• [Auszug]
Was ist: Discounted Cash-Flow

Es besteht wenig Einigkeit darüber, wie man Aktien richtig bewertet, außer dass es teilweise Kunst ist und teilweise Wissenschaft.

Wir könnten es in etwa mit der Bewertung von Kunstwerken vergleichen, beispielsweise Andy Warhol’s „200 One Dollar Bills“ Siebdruck. Dieses Werk wurde für sagenhafte 43,8 Mio. USD (32 Mio. EUR) verkauft. Wie rechtfertigt man diesen Preis, wenn das Material wahrscheinlich so viel wie, nun ja, 200 1-Dollar-Scheine?

Für den Anfang kann ein Großteil des Wertes dem Namen Warhol zugeschrieben werden. Was man dann berücksichtigen könnte wäre die Bedeutung des Werkes für den Käufer, die Gewichtigkeit des Werkes im Vergleich zu anderen Werken und den Betrag, den andere für das Werk bezahlen würden.

Wie kann man mit diesem Gedankenansatz einen Preis von 79 EUR für Adidas-Aktien (ETR: ADS) rechtfertigen, oder den Preis für jede andere beliebige Aktie?

Manche verlassen sich auf eine „relative“ Bewertung, das heißt den Vergleich des Kurs-Gewinn-Verhältnisses (KGV) mit derselben Kennzahl eines oder mehreren Wettbewerbers. Fools sollten ihr Augenmerk allerdings auf die Grundlagen eines Unternehmens richten – beispielsweise Cash Flow und Gewinn – und nicht nur darauf, für welchen Betrag eine Aktie im Vergleich zu der eines Wettbewerbers gehandelt wird.

Der Wert zukünftiger Geldmittel
Sehr häufig wird der Gewinn pro Aktie manipuliert durch einmalige Belastungen, bestimmte Buchhaltungstricks, und subjektiv handelndes Management, das den Gewinn durch Schönrechnerei um jeden Preis besser aussehen lässt.

Aber Cash ist Fakt.

Indem wir abschätzen, wieviel Cash ein Unternehmen nach Investitionen in neue Anlagen und der Bedienung anderer Verpflichtungen (beispielsweise gegenüber Kreditgebern oder für Sozialleistungen) seinen Aktionären in Zukunft zur Verfügung stellen wird, können wir den gegenwärtigen Wert der zukünftige Cashflows bestimmen – und damit können wir den Eigenwert einer Aktie abschätzen. Diese Methode nennt man Discounted Cash-Flow (dt. abgezinster Zahlungsstrom) Analyse.

• [Auftrag 1]
Gib aus dem Auszug zum Discounted Cash-Flow den Abschnitt zurück, der mit den Worten „Der Wert zukünftiger“ beginnt und mit „besser aussehen lässt.“ endet, und übernimm ihn Wort für Wort.
• [Auftrag 2]
Finde alle Zeilen, in denen die Zeichenfolge „with“ vorkommt, und gib jede davon vollständig wieder. Achte dabei auf Groß- und Kleinschreibung.
Der Auszug und die Zeilen sind voneinander unabhängiges Material.

• [Zeilen]
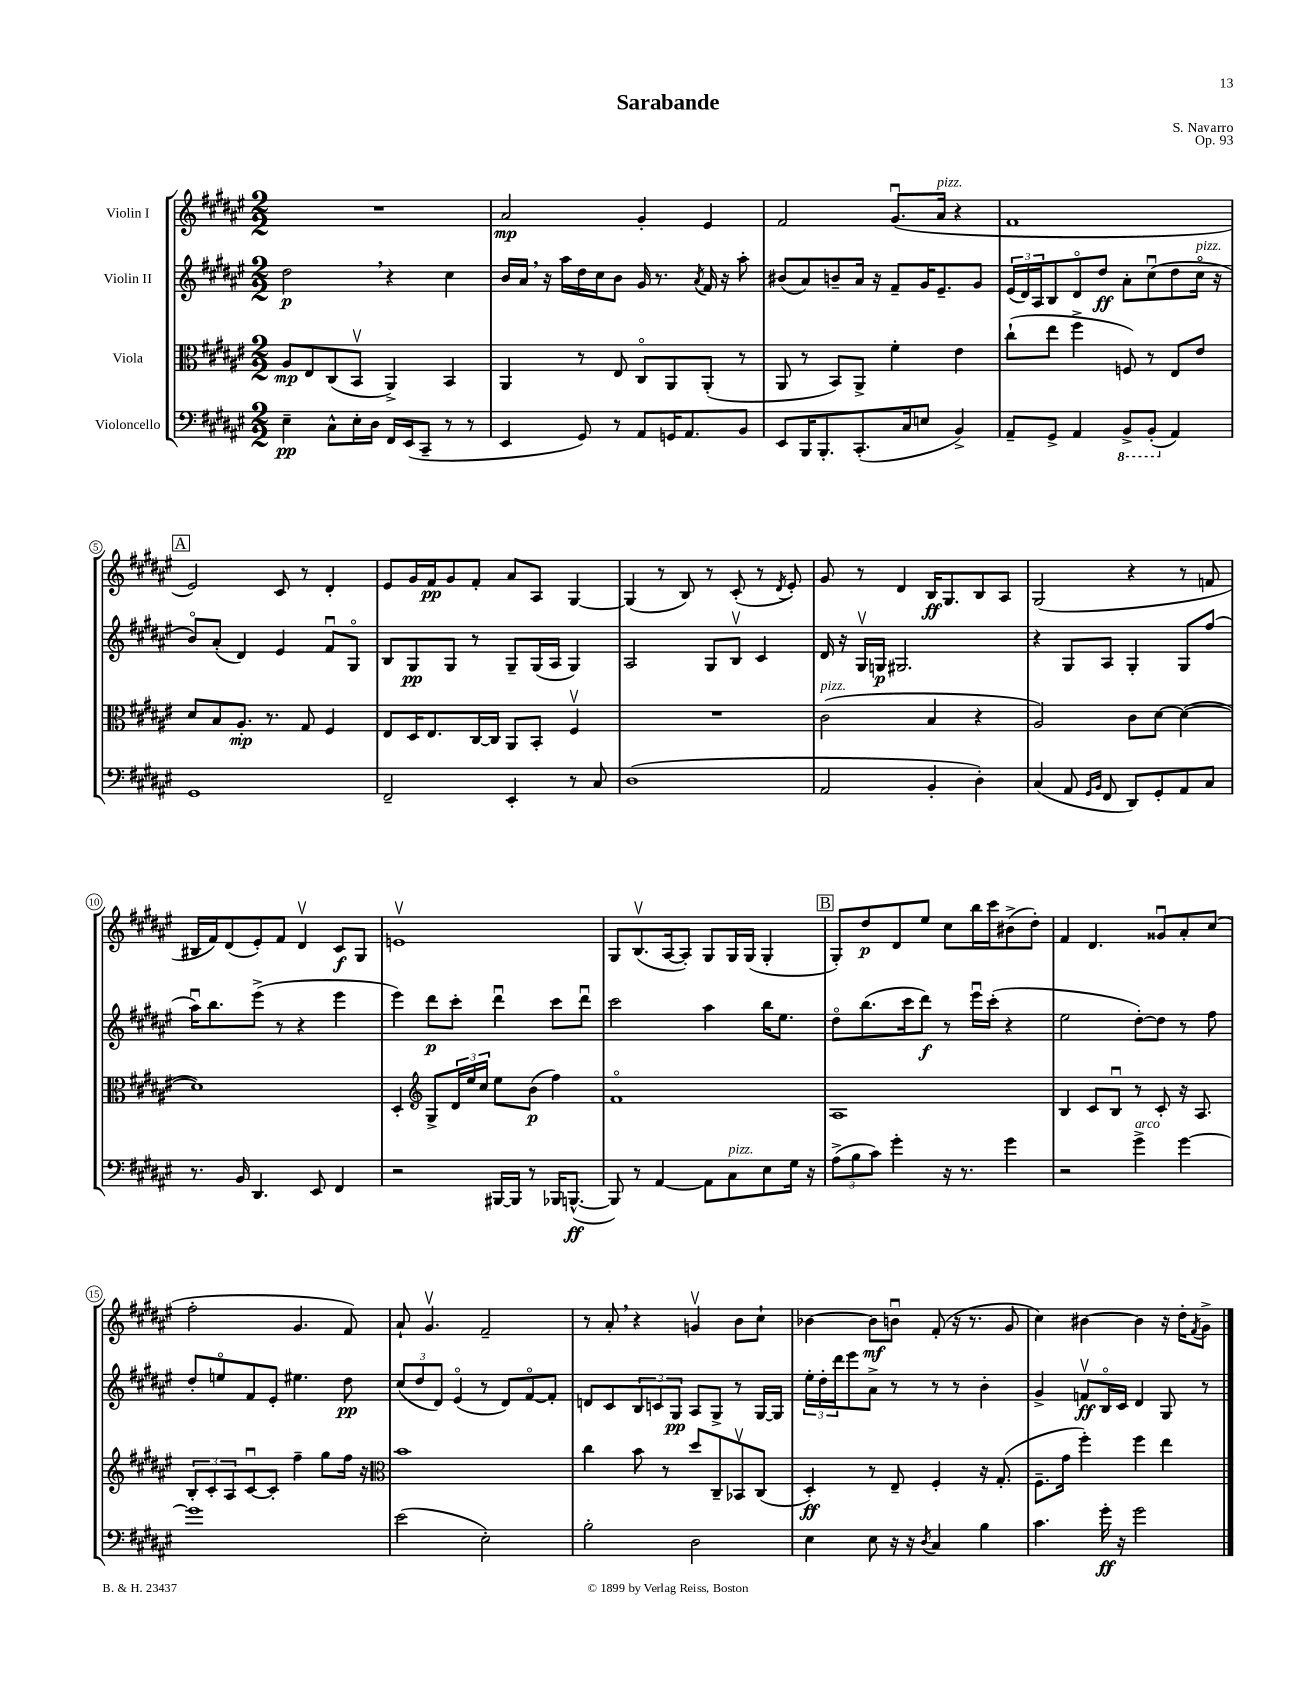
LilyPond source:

\header { title = "Sarabande" composer = "S. Navarro" opus = "Op. 93" }
<<
\new StaffGroup <<
\new Staff = "s0" \with { instrumentName = "Violin I" } {
    \clef treble \key fis \major \numericTimeSignature \time 2/2
    R1 |
    ais'2\mp gis'4-. eis'4 |
    fis'2 gis'8.\downbow( ais'16^\markup { \italic "pizz." } r4 |
    fis'1 |
    \mark \markup { \box "A" } eis'2) cis'8 r8 dis'4-. |
    eis'8 gis'16 fis'16\pp gis'8 fis'8-. ais'8 ais8 gis4~ |
    gis4( r8 b8) r8 cis'8-.( r8 \acciaccatura { dis'8 } eis'8-.) |
    gis'8 r8 dis'4 b16\ff gis8. b8 ais8 |
    gis2( r4 r8 f'8 |
    bis16 fis'16) dis'8( eis'8-.) fis'8 dis'4\upbow cis'8\f gis8 |
    e'1\upbow |
    gis8 b8.\upbow( ais16~ ais8-.) gis8 gis16 gis16( gis4-. |
    \mark \markup { \box "B" } gis8-.) dis''8\p dis'8 eis''8 cis''8 b''16 cis'''16 bis'8->( dis''8-.) |
    fis'4 dis'4. gisis'8\downbow ais'8-. cis''8( |
    fis''2-. gis'4. fis'8) |
    ais'8-! gis'4.\upbow fis'2-- |
    r8 ais'8-. \breathe r4 g'4\upbow b'8 cis''8-! |
    bes'4~ bes'8\mf b'8\downbow fis'8-.( r16 r8. gis'8 |
    cis''4) bis'4~ bis'4 r16 dis''16-. \acciaccatura { fis'8 } gis'8-> \bar "|." |
}
\new Staff = "s1" \with { instrumentName = "Violin II" } {
    \clef treble \key fis \major \numericTimeSignature \time 2/2
    dis''2\p \breathe r4 cis''4 |
    b'16 ais'16 \breathe r16 ais''16 dis''16 cis''16 b'8 gis'16 r8. \acciaccatura { ais'8 } fis'16 r16 ais''8-. |
    bis'8( ais'8) b'8-- ais'16 r16 fis'8-- gis'16 eis'8.-- gis'8 |
    \tuplet 3/2 { eis'16( dis'16) ais16 } b8 dis'8\flageolet dis''8\ff ais'8-. cis''8\downbow( dis''8 cis''16\flageolet^\markup { \italic "pizz." } r16 |
    \mark \markup { \box "A" } b'8\flageolet) ais'8-.( dis'4) eis'4 fis'8\downbow gis8\flageolet |
    b8 gis8\pp gis8 r8 gis8-- gis16( ais16 gis4) |
    ais2 gis8 b8\upbow cis'4 |
    dis'16 r16 gis16\upbow g16\p gis2. |
    r4 gis8 ais8 gis4-. gis8 fis''8( |
    ais''16\downbow) b''8. eis'''8->( r8 r4 eis'''4 |
    eis'''4) dis'''8\p cis'''8-. dis'''4\downbow cis'''8 dis'''8\downbow |
    cis'''2 ais''4 b''16 eis''8. |
    \mark \markup { \box "B" } dis''8\flageolet b''8.( cis'''16 dis'''8\f) r8 eis'''16\downbow cis'''16-.( r4 |
    eis''2 dis''8~-.) dis''8 r8 fis''8 |
    dis''8-. e''8\flageolet fis'8 eis'8-. eis''4. dis''8\pp |
    \tuplet 3/2 { cis''8( dis''8 dis'8) } eis'4\flageolet( r8 dis'8) fis'8~\flageolet fis'8-. |
    d'8 cis'8 \tuplet 3/2 { b8 c'8 gis8\pp } ais8 gis8-> r8 gis16~ gis16 |
    \tuplet 3/2 { eis''16-. dis''16-. dis'''16 } eis'''8 ais'8-> r8 r8 r8 b'4-. |
    gis'4-> f'8\upbow\ff b16\flageolet cis'16 dis'4 gis8 r8 \bar "|." |
}
\new Staff = "s2" \with { instrumentName = "Viola" } {
    \clef alto \key fis \major \numericTimeSignature \time 2/2
    ais8\mp eis8 cis8( b,8\upbow ais,4->) b,4 |
    ais,4 r8 eis8 cis8\flageolet ais,8 ais,8-.( r8 |
    ais,8 r8 b,8) ais,8-> fis'4-. eis'4 |
    cis''8-!( eis''8 fis''4-> f8) r8 eis8 eis'8 |
    \mark \markup { \box "A" } dis'8 b8 ais8.-.\mp r8. gis8 fis4 |
    eis8 dis16 eis8. cis16~ cis16 ais,8 b,8-. fis4\upbow |
    R1 |
    cis'2^\markup { \italic "pizz." }( b4 r4 |
    ais2) cis'8 dis'8~ dis'4~( |
    dis'1) |
    dis4-. \clef treble gis8-> \tuplet 3/2 { dis'16 eis''16 cis''16 } eis''8 b'8\p( fis''4) |
    fis'1\flageolet |
    \mark \markup { \box "B" } ais1 |
    b4 cis'8 b8\downbow r8 cis'8-. r16 ais8. |
    \tuplet 3/2 { b8-. cis'8-. ais8 } cis'8~\downbow cis'8-. fis''4-- gis''8 fis''16 r16 |
    \clef alto b'1 |
    cis''4 b'8 r8 dis''8 cis8-- bes,8\upbow cis8( |
    dis4-.\ff) r8 eis8-- fis4-. r16 gis8.-.( |
    fis8.-- gis'16 fis''4-.) fis''4 eis''4 \bar "|." |
}
\new Staff = "s3" \with { instrumentName = "Violoncello" } {
    \clef bass \key fis \major \numericTimeSignature \time 2/2
    eis4--\pp cis8-^ eis16-. dis16 fis,16 eis,16( cis,8-- r8 r8 |
    eis,4 gis,8) r8 ais,8 g,16 ais,8. b,8 |
    eis,8 b,,16 b,,8.-. cis,8.-.( cis16 e8 b,4->) |
    ais,8-- gis,8-> ais,4 \ottava #-1 b,,8-> b,,8-.( \ottava #0 ais,4) |
    \mark \markup { \box "A" } gis,1 |
    fis,2-- eis,4-. r8 cis8 |
    dis1( |
    ais,2 b,4-. dis4-.) |
    cis4( ais,8 \grace { gis,16 b,16 } fis,8 dis,8) gis,8-. ais,8 cis8 |
    r8. b,16 dis,4. eis,8 fis,4 |
    r2 bis,,16~ bis,,16 r8 bes,,16 b,,8.~-^\ff( |
    b,,8) r8 ais,4~ ais,8 cis8^\markup { \italic "pizz." } eis8 gis16 r16 |
    \mark \markup { \box "B" } \tuplet 3/2 { ais8->( b8 cis'8) } gis'4-. r16 r8. gis'4 |
    r2 gis'4->^\markup { \italic "arco" } gis'4~ |
    gis'1 |
    eis'2( eis2-.) |
    b2-. dis2 |
    eis4 eis8 r16 r16 \acciaccatura { dis8 } cis4 b4 |
    cis'4. gis'16-.\ff r16 gis'2 \bar "|." |
}
>>
>>
\layout { \context { \Score \override BarNumber.stencil = #(make-stencil-circler 0.1 0.3 ly:text-interface::print) } }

• [Endergebnis 1]
Der Wert zukünftiger Geldmittel
Sehr häufig wird der Gewinn pro Aktie manipuliert durch einmalige Belastungen, bestimmte Buchhaltungstricks, und subjektiv handelndes Management, das den Gewinn durch Schönrechnerei um jeden Preis besser aussehen lässt.

• [Endergebnis 2]
\new Staff = "s0" \with { instrumentName = "Violin I" } {
\new Staff = "s1" \with { instrumentName = "Violin II" } {
\new Staff = "s2" \with { instrumentName = "Viola" } {
\new Staff = "s3" \with { instrumentName = "Violoncello" } {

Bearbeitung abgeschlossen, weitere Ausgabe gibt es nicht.